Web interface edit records
* * * *

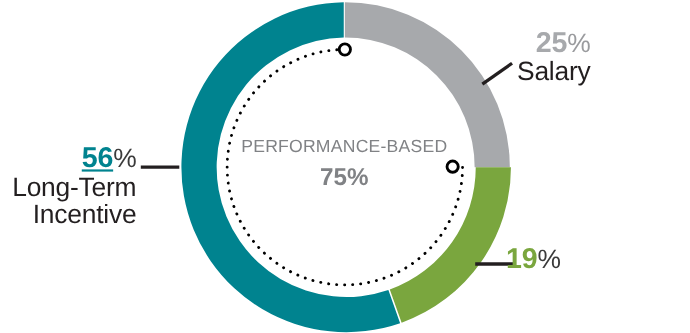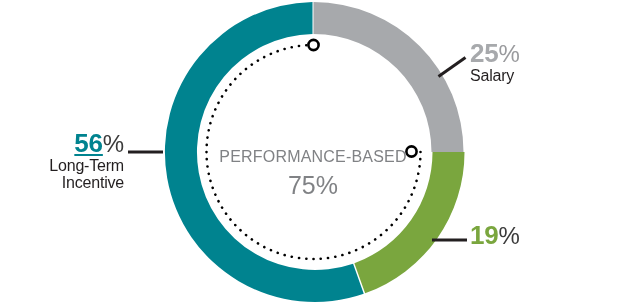"25%" #callout-salary { text-align: left -> right; top: 40px -> 25px }
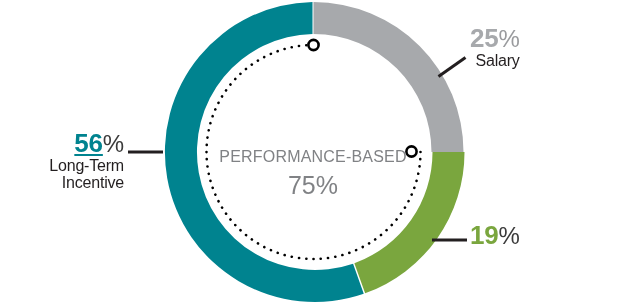"Salary" .callout .name-line { font-size: 16px -> 24px }
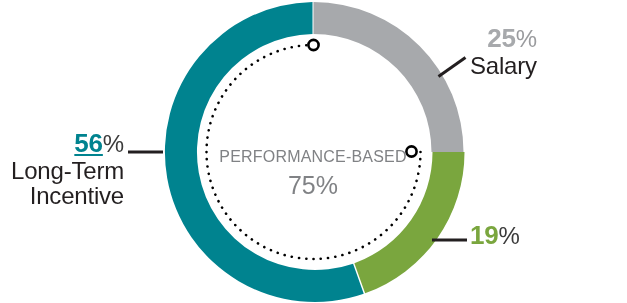"PERFORMANCE-BASED" #center-text { margin-top: 23px -> none }
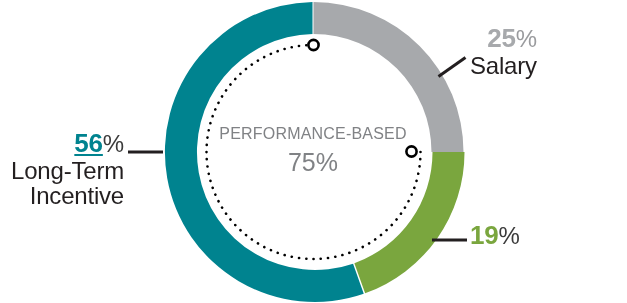"75%" #center-text .center-value { font-size: 25px -> 22px; font-weight: none -> bold }
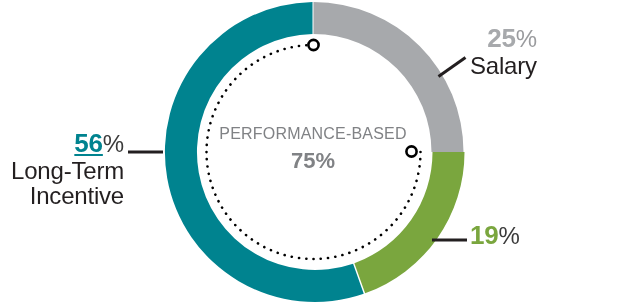"19%" #callout-annual-bonus { left: 470px -> 460px }
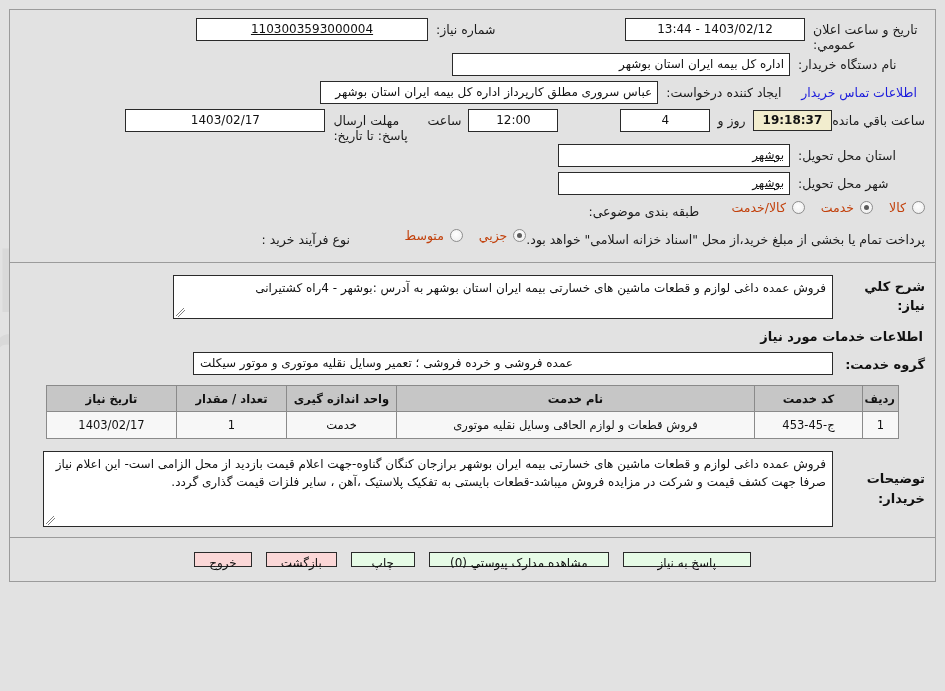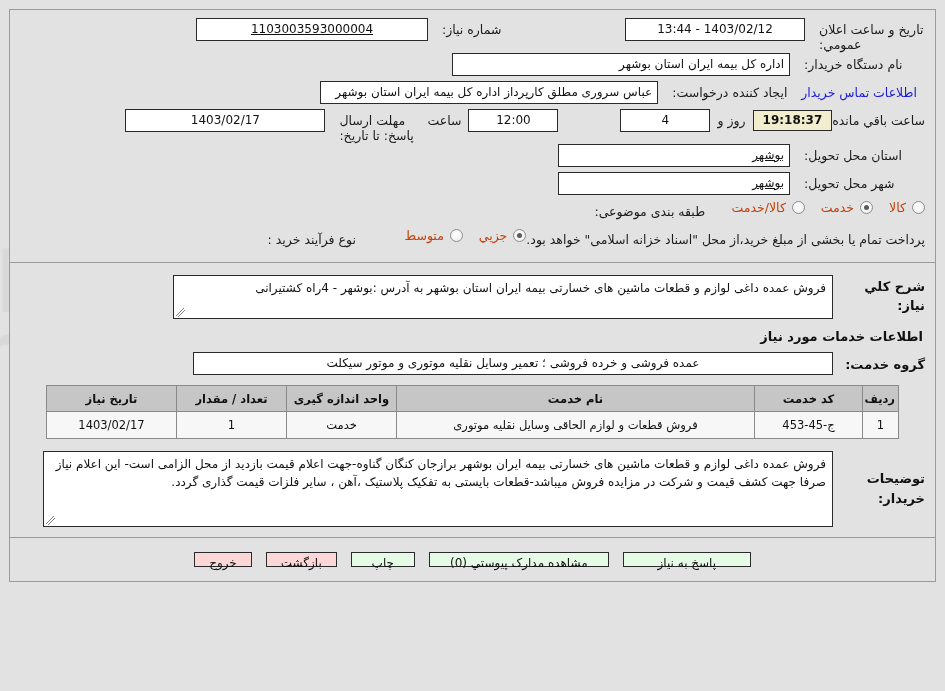"شماره نیاز:" .lbl { padding-left: 14px -> 8px }
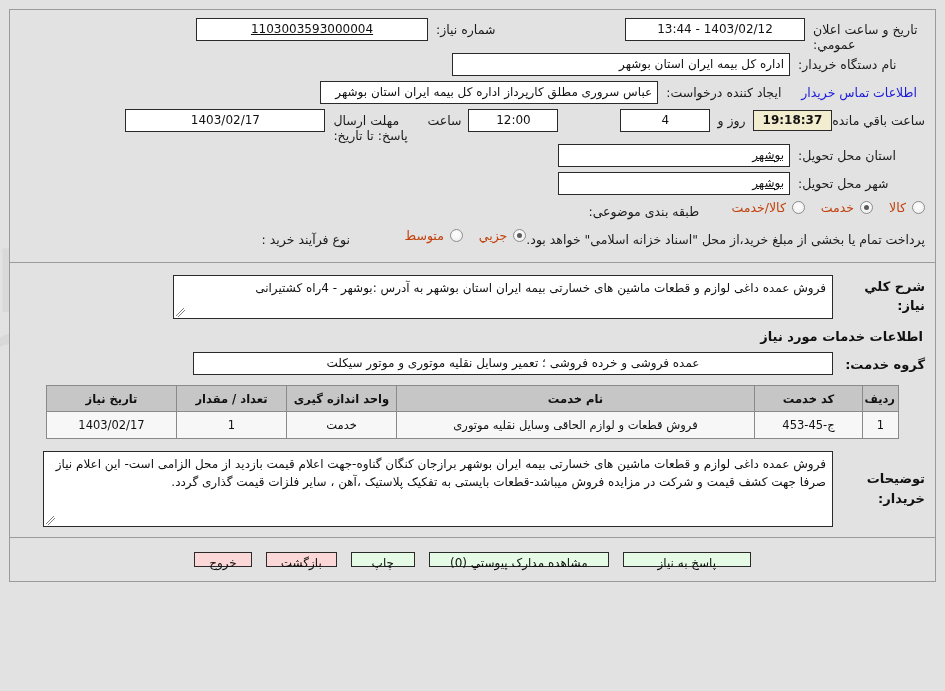"عمده فروشی و خرده فروشی" .groupfield { text-align: center -> left }
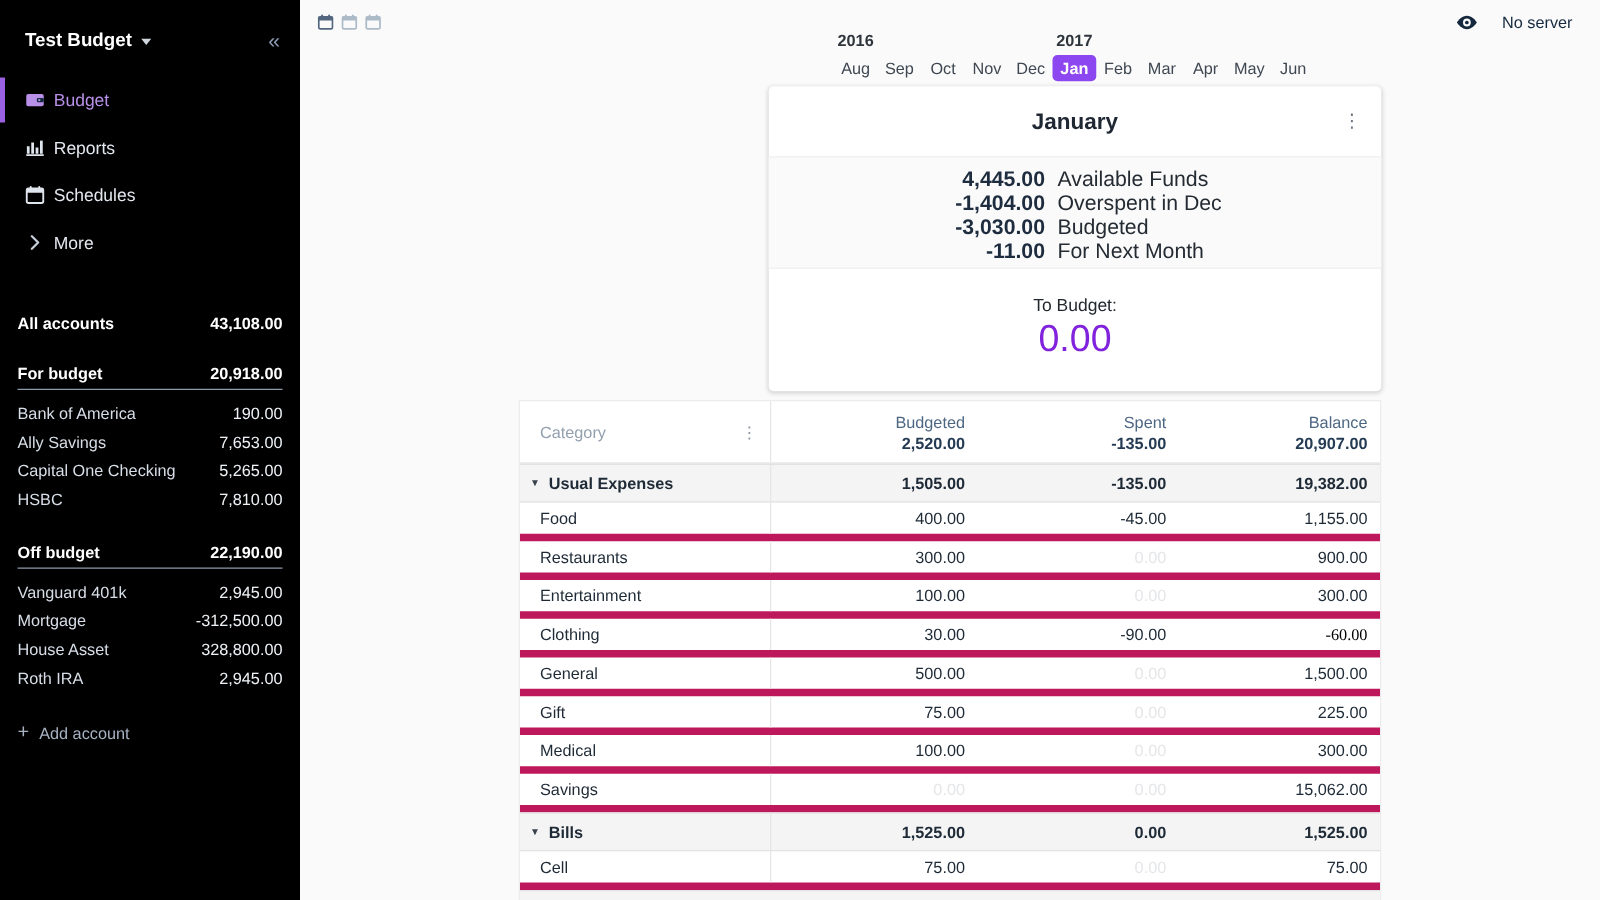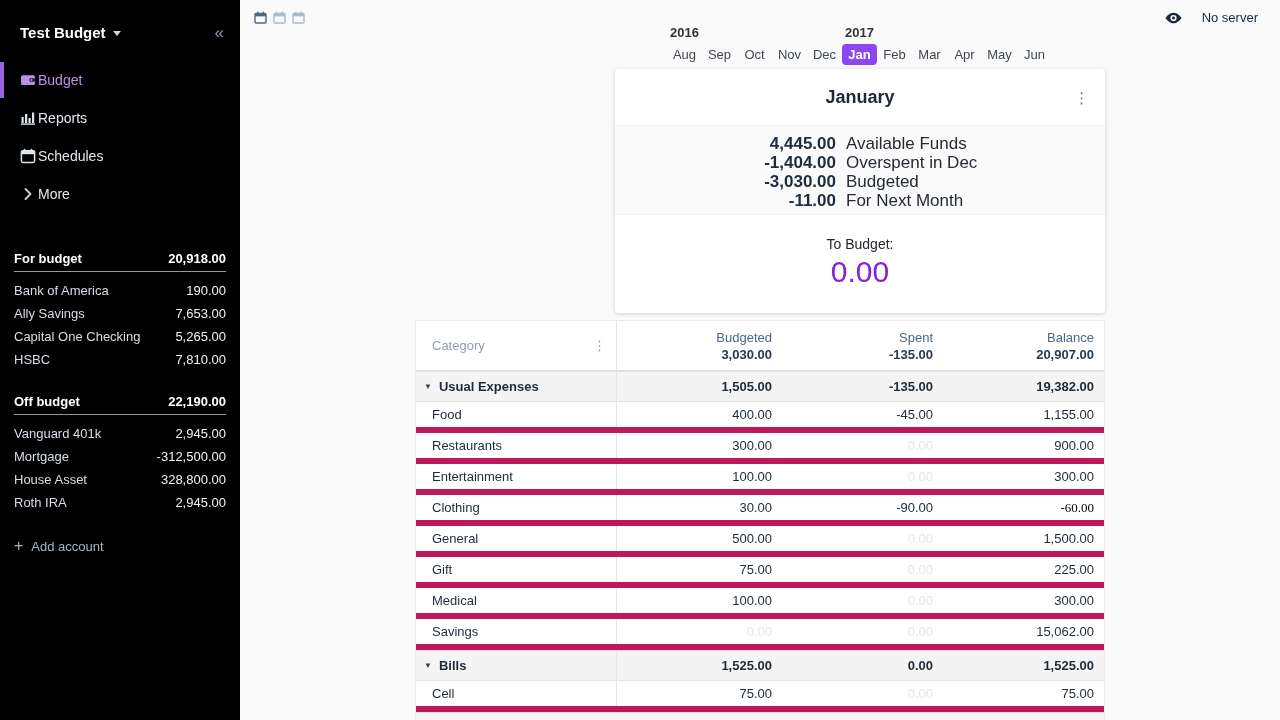"Budget" .nav-item { gap: 2px -> 7px }
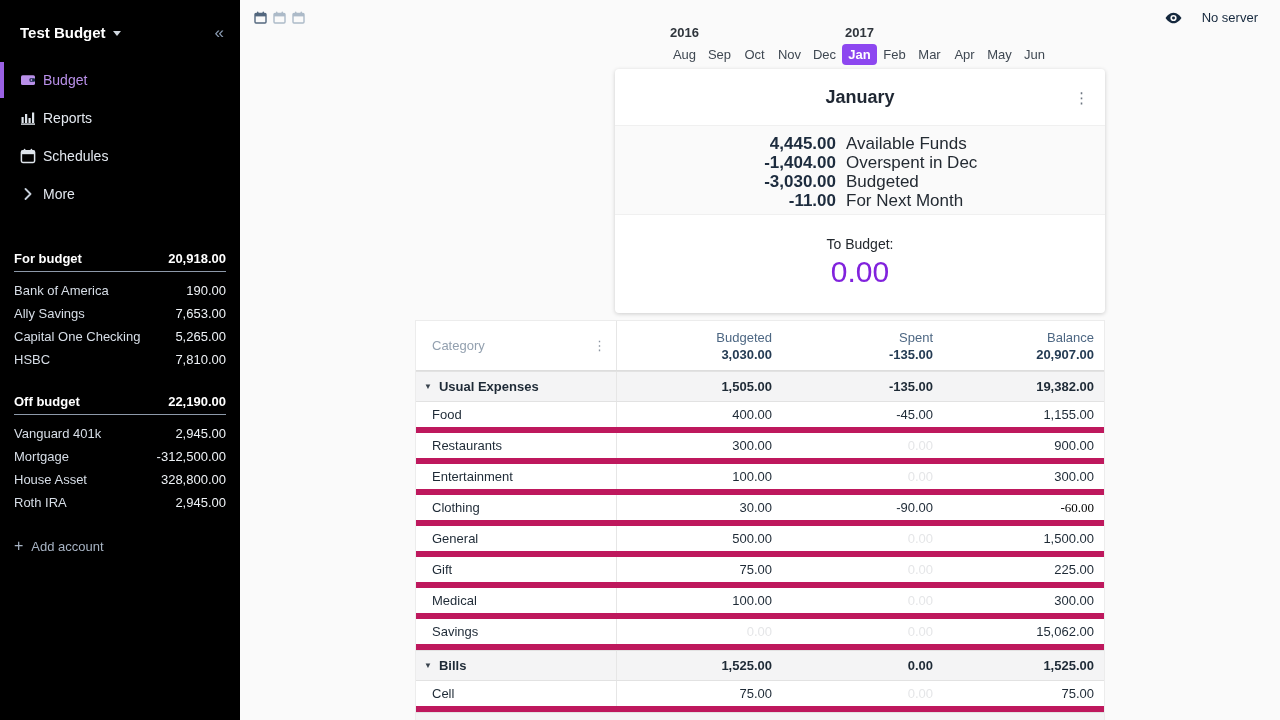"All accounts" div.acct-row { html: none -> <div> <span>All accounts</span> <span>43,108.00</span> </div> }
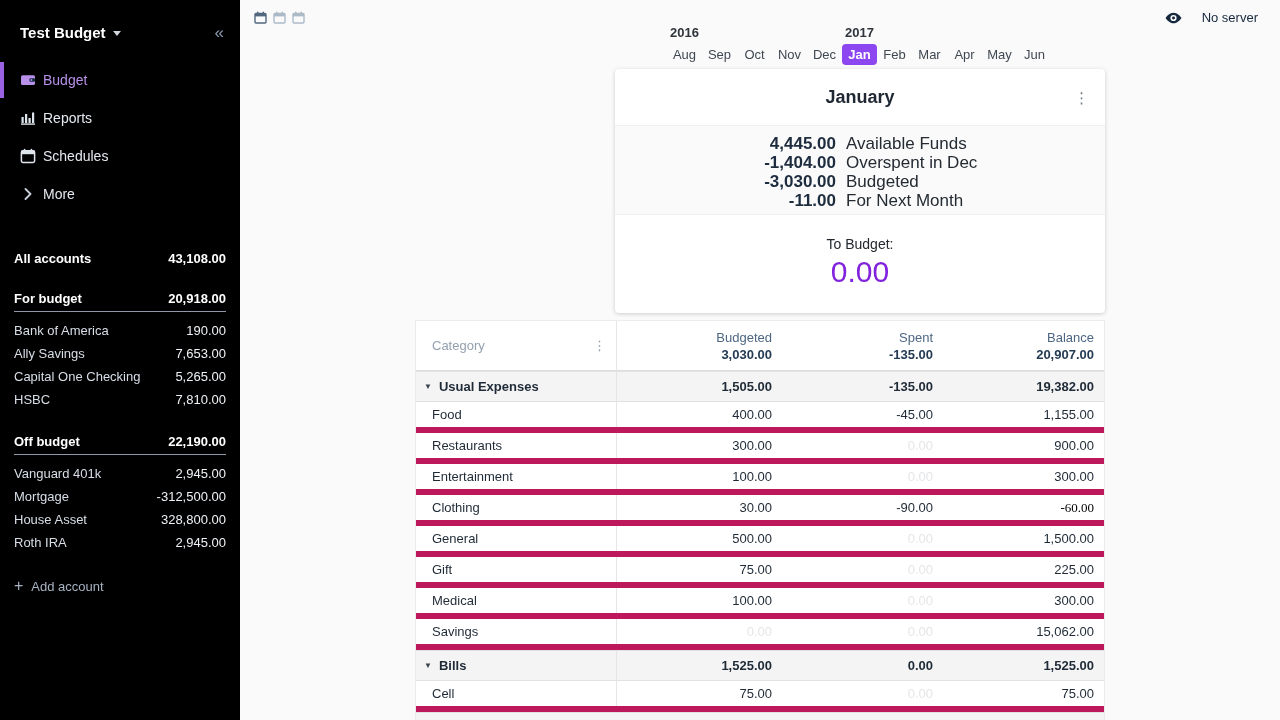"3,030.00" div.col-tot { text: 3,030.00 -> 2,520.00 }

* * * *

Skipping any pictures, copy the entries exactly as they appear.

▸ **TASK RESULT**
"25%" #callout-salary { text-align: left -> right; top: 40px -> 25px }
"Salary" .callout .name-line { font-size: 16px -> 24px }
"PERFORMANCE-BASED" #center-text { margin-top: 23px -> none }
"75%" #center-text .center-value { font-size: 25px -> 22px; font-weight: none -> bold }
"19%" #callout-annual-bonus { left: 470px -> 460px }
"شماره نیاز:" .lbl { padding-left: 14px -> 8px }
"عمده فروشی و خرده فروشی" .groupfield { text-align: center -> left }
"Budget" .nav-item { gap: 2px -> 7px }
"All accounts" div.acct-row { html: none -> <div> <span>All accounts</span> <span>43,108.00</span> </div> }
"3,030.00" div.col-tot { text: 3,030.00 -> 2,520.00 }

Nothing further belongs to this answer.